- [INSTRUCTIONS FOR THE TASK]: Search the material below for "Resolution" and copy every line where it occurs.

- [ENTRIES SUPPLIED]:

=-=-=-=-=

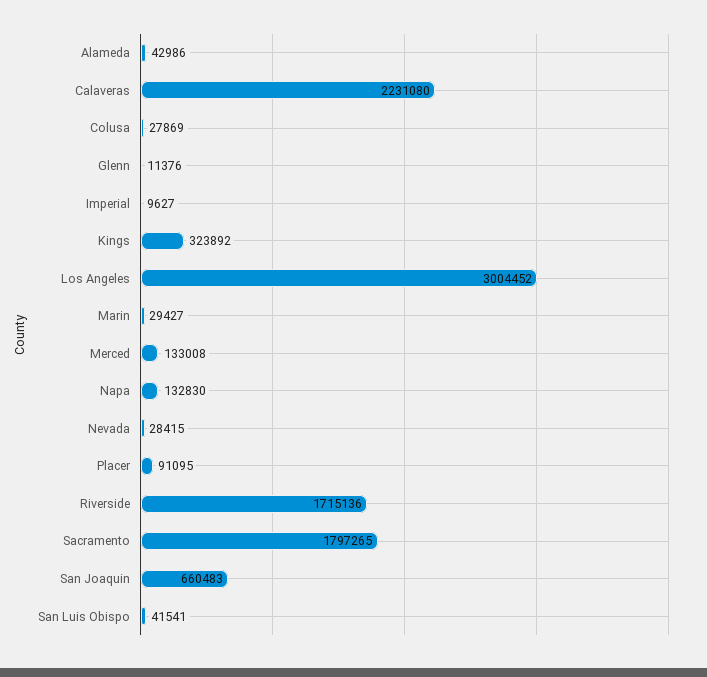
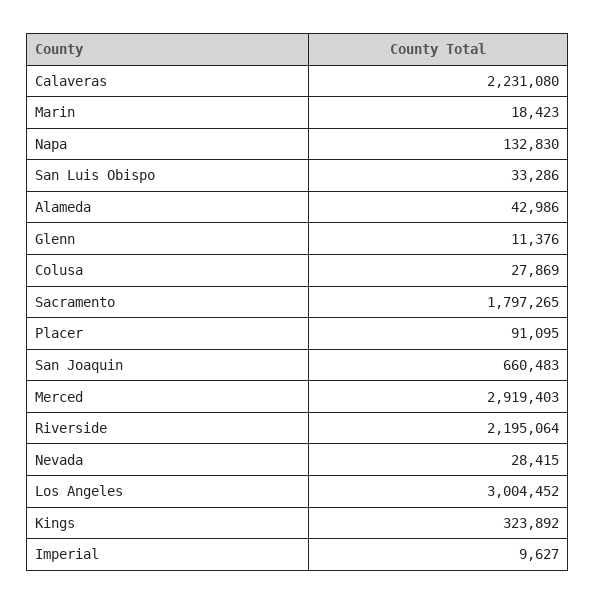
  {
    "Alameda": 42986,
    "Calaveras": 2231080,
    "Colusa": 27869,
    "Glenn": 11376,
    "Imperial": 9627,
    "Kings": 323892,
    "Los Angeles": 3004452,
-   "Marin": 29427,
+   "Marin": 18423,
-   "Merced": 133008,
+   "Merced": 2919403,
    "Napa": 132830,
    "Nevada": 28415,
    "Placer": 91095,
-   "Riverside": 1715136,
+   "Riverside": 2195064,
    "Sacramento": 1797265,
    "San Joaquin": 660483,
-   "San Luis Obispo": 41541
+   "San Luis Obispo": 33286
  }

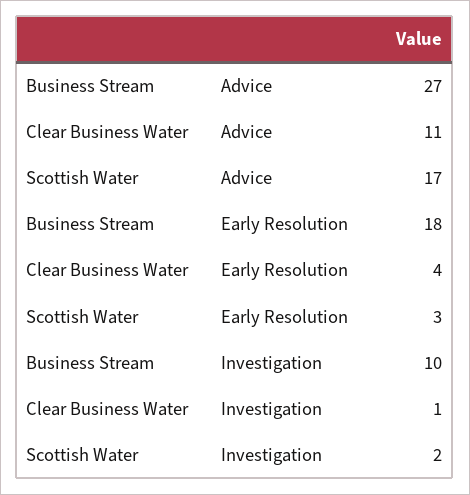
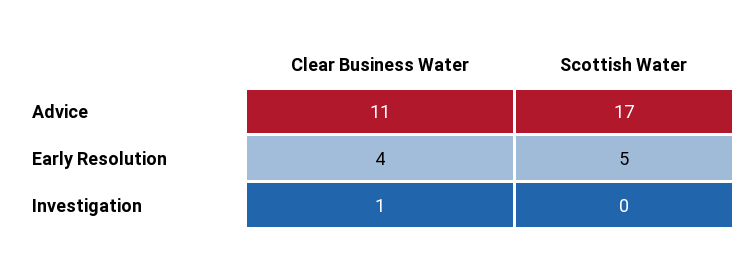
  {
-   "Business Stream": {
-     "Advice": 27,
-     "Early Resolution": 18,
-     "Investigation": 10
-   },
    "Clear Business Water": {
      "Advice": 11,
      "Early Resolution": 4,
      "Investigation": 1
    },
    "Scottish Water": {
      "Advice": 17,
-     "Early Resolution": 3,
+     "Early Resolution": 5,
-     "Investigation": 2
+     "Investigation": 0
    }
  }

=-=-=-=-=

- [RESULT]:
-     "Early Resolution": 18,
      "Early Resolution": 4,
-     "Early Resolution": 3,
+     "Early Resolution": 5,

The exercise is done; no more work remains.